> What to produce
Gather each line of the records where "tail" appears.

Limb landmark coordinates
----------

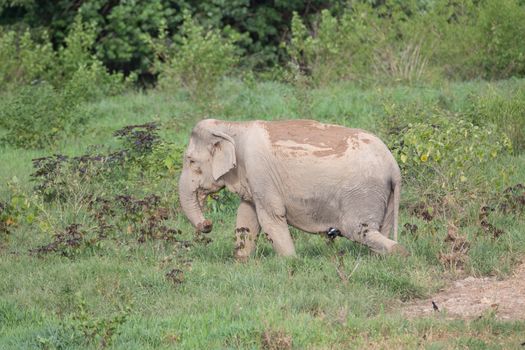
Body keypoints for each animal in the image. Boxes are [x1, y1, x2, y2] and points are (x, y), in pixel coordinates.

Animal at [178, 119, 408, 258]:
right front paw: (241, 262)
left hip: (362, 192)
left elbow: (270, 218)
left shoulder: (260, 173)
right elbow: (246, 216)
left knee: (359, 231)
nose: (208, 224)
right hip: (383, 194)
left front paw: (290, 261)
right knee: (379, 229)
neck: (232, 126)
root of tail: (394, 166)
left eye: (191, 161)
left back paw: (398, 252)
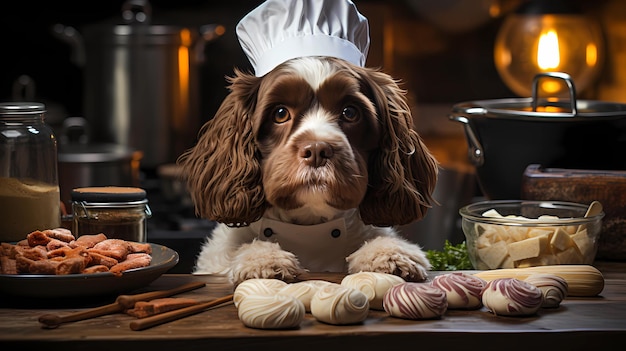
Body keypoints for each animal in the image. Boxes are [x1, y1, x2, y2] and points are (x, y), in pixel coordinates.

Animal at [177, 55, 438, 286]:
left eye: (350, 112)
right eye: (280, 113)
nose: (317, 150)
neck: (309, 225)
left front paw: (388, 254)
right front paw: (263, 260)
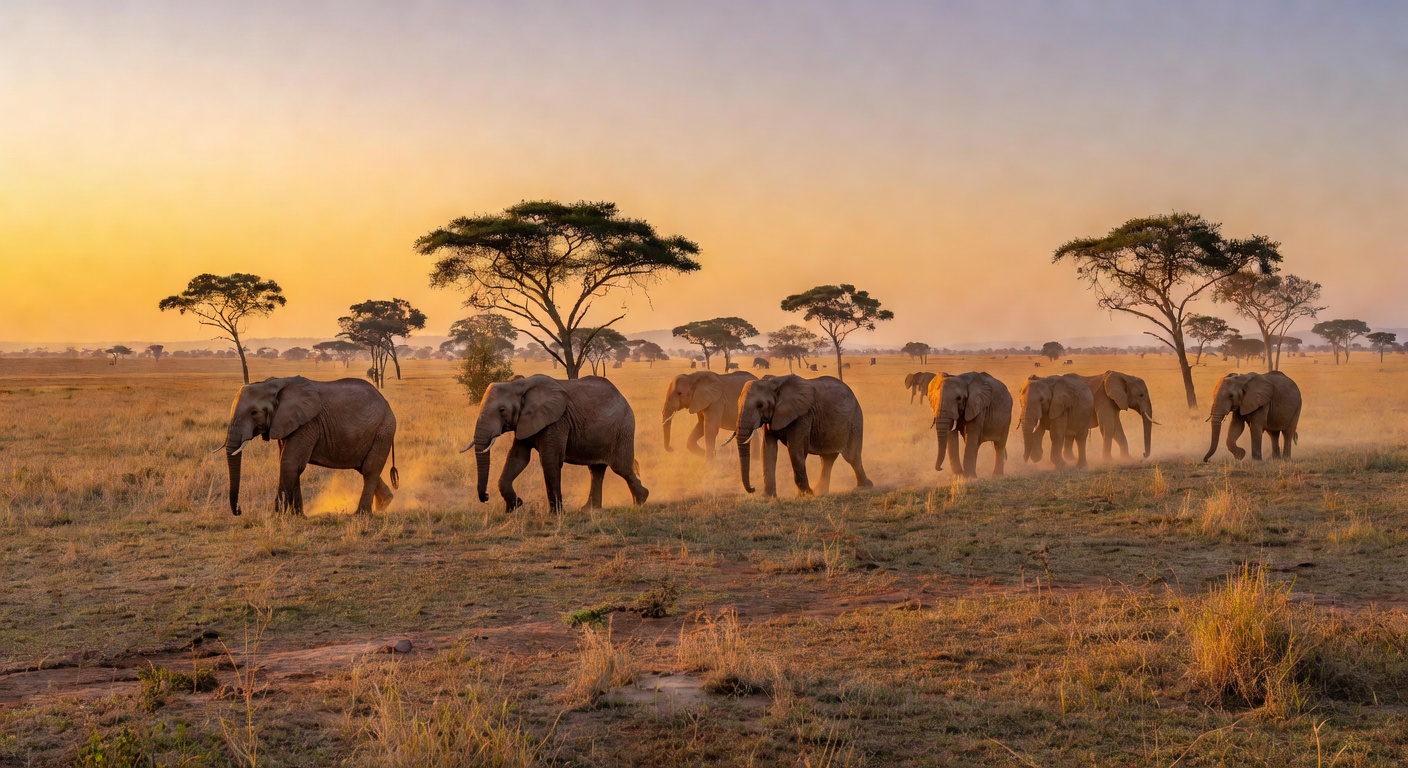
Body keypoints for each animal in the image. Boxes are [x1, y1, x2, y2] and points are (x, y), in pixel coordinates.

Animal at [224, 376, 398, 516]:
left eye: (254, 413)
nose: (239, 511)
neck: (274, 384)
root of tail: (385, 402)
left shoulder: (307, 423)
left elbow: (290, 463)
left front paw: (276, 517)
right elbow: (289, 462)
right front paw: (297, 516)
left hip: (384, 429)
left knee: (369, 468)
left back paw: (361, 514)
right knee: (362, 466)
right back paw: (385, 504)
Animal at [469, 374, 647, 513]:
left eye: (502, 410)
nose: (485, 497)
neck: (519, 384)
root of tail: (622, 397)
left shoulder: (557, 421)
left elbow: (550, 460)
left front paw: (556, 515)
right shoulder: (524, 421)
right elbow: (518, 458)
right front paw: (514, 507)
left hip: (622, 427)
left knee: (621, 467)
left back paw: (641, 501)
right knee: (596, 469)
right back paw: (590, 509)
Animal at [735, 375, 871, 497]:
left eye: (760, 405)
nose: (753, 488)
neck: (773, 381)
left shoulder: (802, 416)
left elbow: (795, 450)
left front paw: (806, 495)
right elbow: (768, 450)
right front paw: (768, 497)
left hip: (855, 419)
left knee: (851, 456)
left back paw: (864, 487)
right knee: (827, 459)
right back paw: (820, 491)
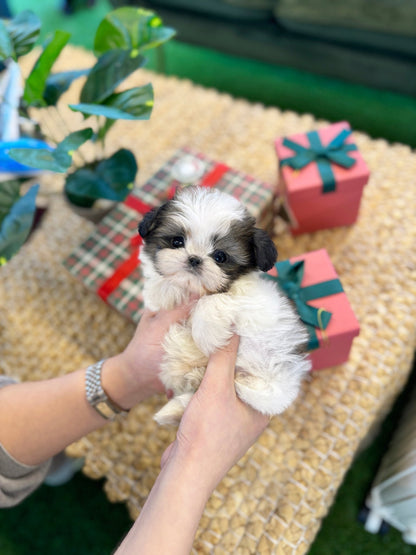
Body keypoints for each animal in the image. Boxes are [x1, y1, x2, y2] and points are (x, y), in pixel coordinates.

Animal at [138, 187, 310, 426]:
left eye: (220, 256)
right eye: (177, 242)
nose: (194, 259)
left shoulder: (256, 301)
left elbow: (213, 301)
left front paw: (205, 335)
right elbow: (158, 291)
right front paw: (168, 288)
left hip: (275, 380)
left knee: (269, 395)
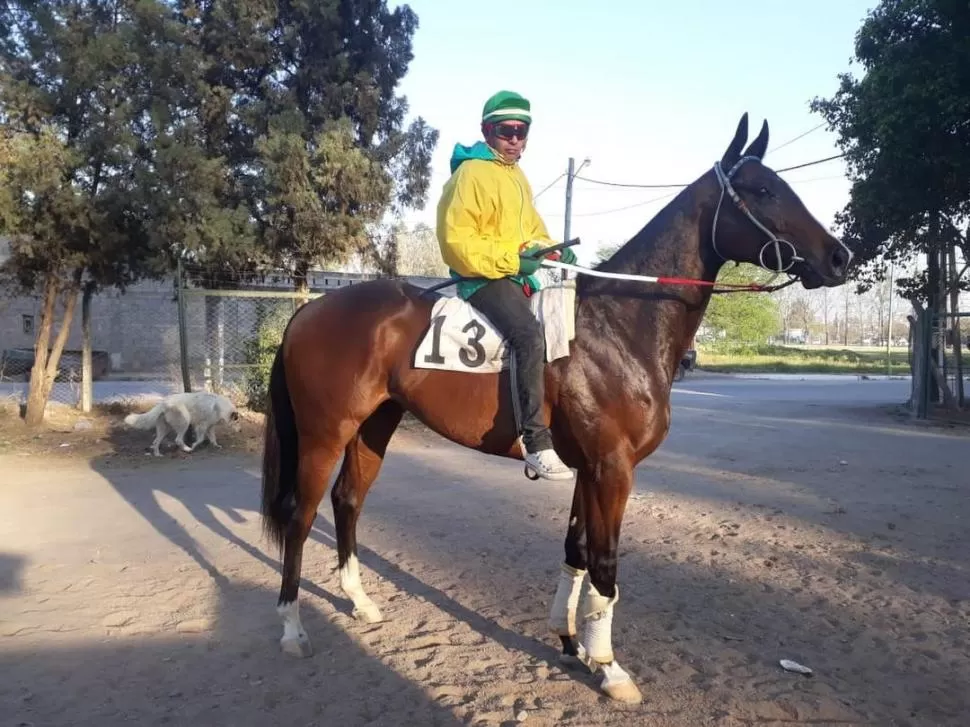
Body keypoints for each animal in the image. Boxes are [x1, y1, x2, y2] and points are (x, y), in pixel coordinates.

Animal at [255, 114, 848, 704]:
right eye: (764, 190)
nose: (839, 257)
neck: (619, 323)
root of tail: (310, 310)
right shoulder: (613, 468)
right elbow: (605, 563)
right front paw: (609, 667)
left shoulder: (588, 468)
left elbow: (576, 550)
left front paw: (573, 642)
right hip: (325, 433)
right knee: (301, 516)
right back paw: (291, 627)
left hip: (374, 425)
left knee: (347, 501)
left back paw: (359, 602)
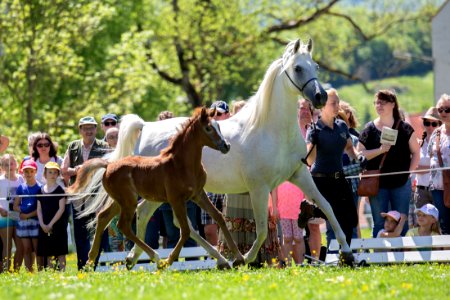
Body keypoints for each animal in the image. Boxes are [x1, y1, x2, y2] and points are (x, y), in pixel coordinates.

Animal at [70, 108, 244, 270]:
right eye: (208, 128)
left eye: (218, 126)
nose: (226, 146)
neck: (181, 164)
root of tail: (108, 165)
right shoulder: (176, 199)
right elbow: (185, 230)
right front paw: (169, 260)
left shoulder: (198, 194)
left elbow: (219, 217)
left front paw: (239, 258)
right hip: (128, 202)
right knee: (123, 226)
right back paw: (157, 259)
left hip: (121, 201)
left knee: (103, 217)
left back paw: (90, 262)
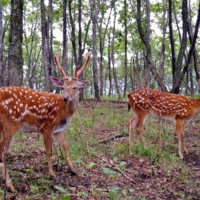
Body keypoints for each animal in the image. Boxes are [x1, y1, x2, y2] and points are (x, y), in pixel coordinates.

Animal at [0, 52, 90, 191]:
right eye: (63, 87)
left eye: (75, 87)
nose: (65, 98)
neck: (64, 113)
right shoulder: (46, 127)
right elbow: (49, 151)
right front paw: (52, 174)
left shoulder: (58, 130)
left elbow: (65, 145)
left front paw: (73, 169)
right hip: (10, 124)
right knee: (2, 152)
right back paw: (11, 186)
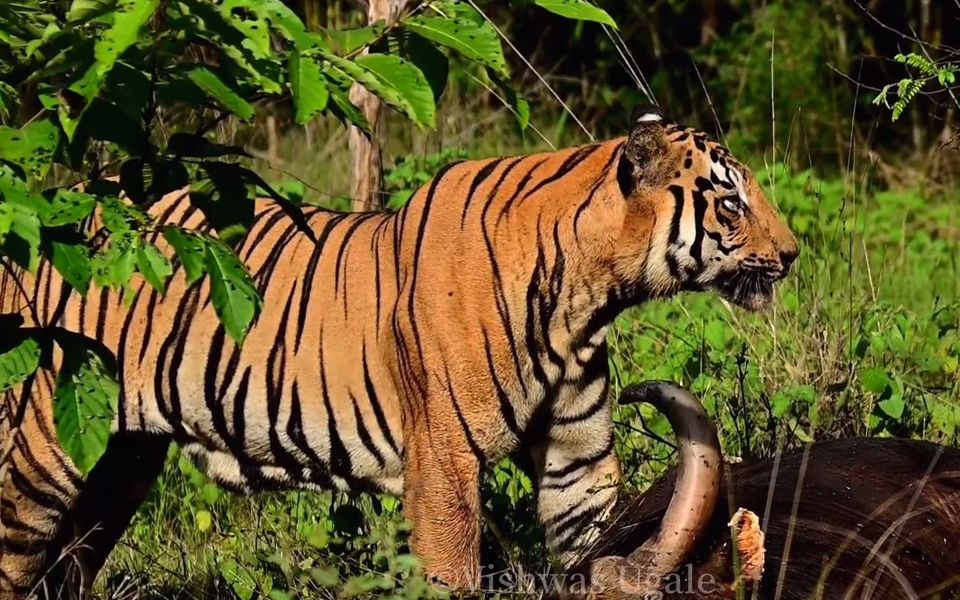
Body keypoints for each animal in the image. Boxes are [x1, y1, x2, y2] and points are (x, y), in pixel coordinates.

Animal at [0, 105, 800, 596]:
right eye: (731, 201)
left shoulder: (576, 462)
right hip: (35, 452)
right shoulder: (443, 460)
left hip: (121, 462)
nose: (793, 254)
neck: (589, 296)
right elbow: (454, 570)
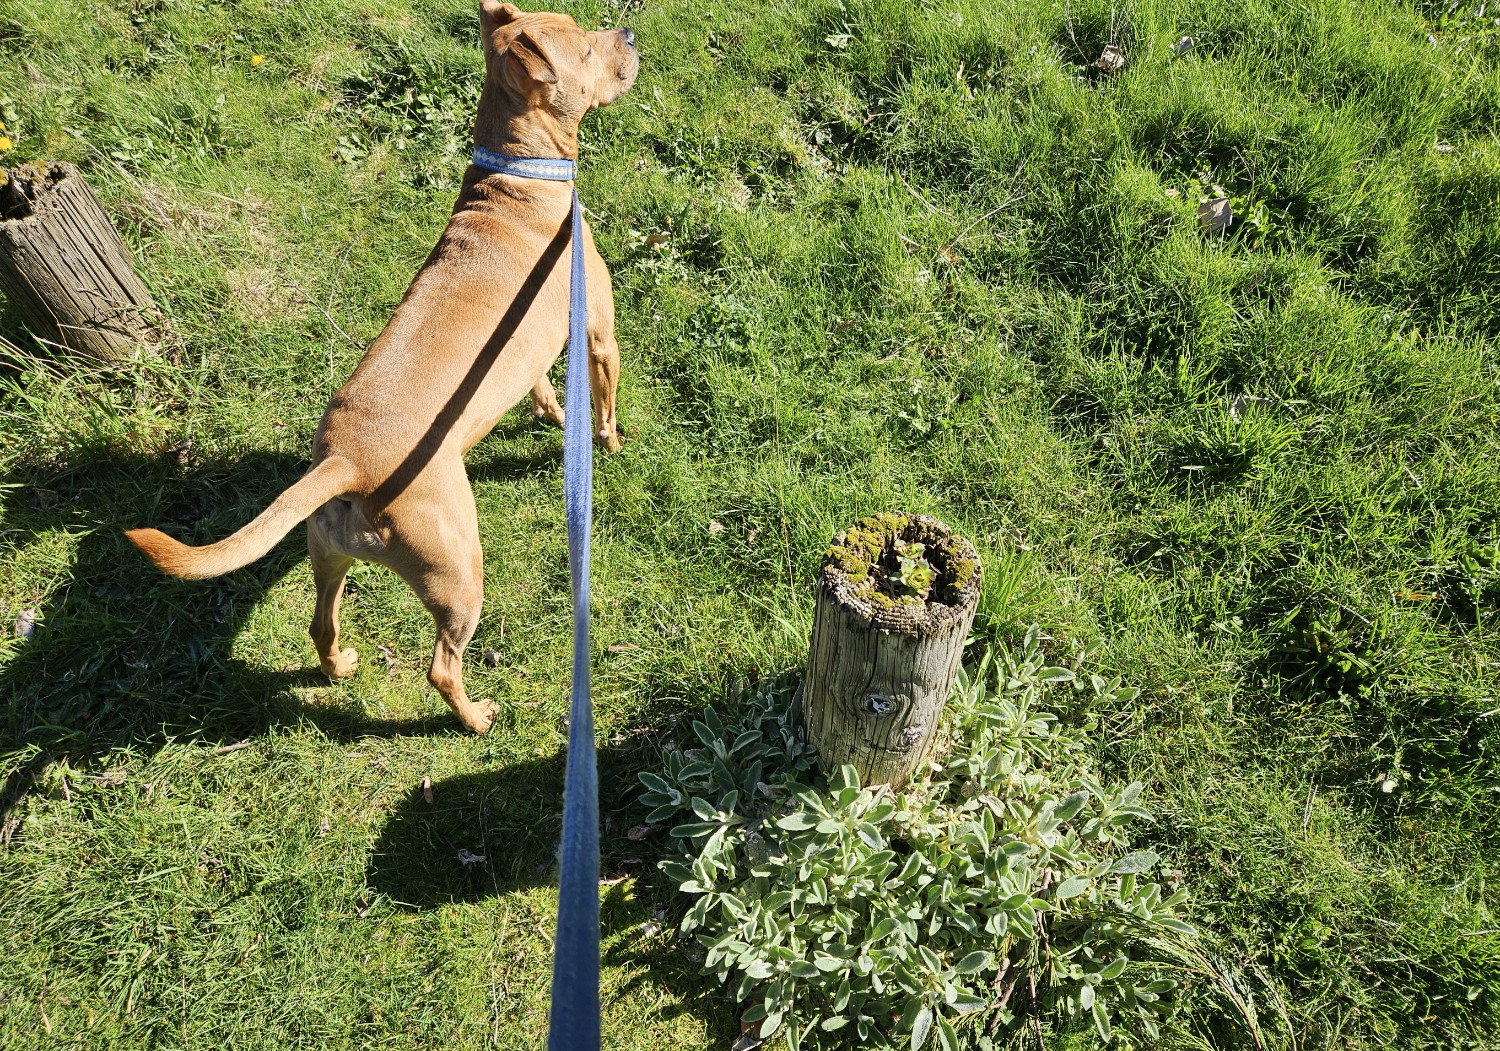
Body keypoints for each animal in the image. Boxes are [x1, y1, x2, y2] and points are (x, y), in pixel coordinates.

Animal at [126, 4, 636, 734]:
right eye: (587, 49)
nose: (629, 34)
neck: (520, 174)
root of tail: (346, 460)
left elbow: (541, 387)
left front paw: (554, 412)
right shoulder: (597, 332)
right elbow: (606, 402)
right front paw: (609, 442)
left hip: (328, 553)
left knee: (320, 623)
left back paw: (338, 667)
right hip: (457, 571)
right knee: (441, 666)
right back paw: (476, 718)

----------

> Written answer
root of tail: (394, 166)
root of tail: (385, 402)
root of tail: (622, 397)
root of tail: (310, 310)
root of tail: (108, 165)
root of tail: (346, 460)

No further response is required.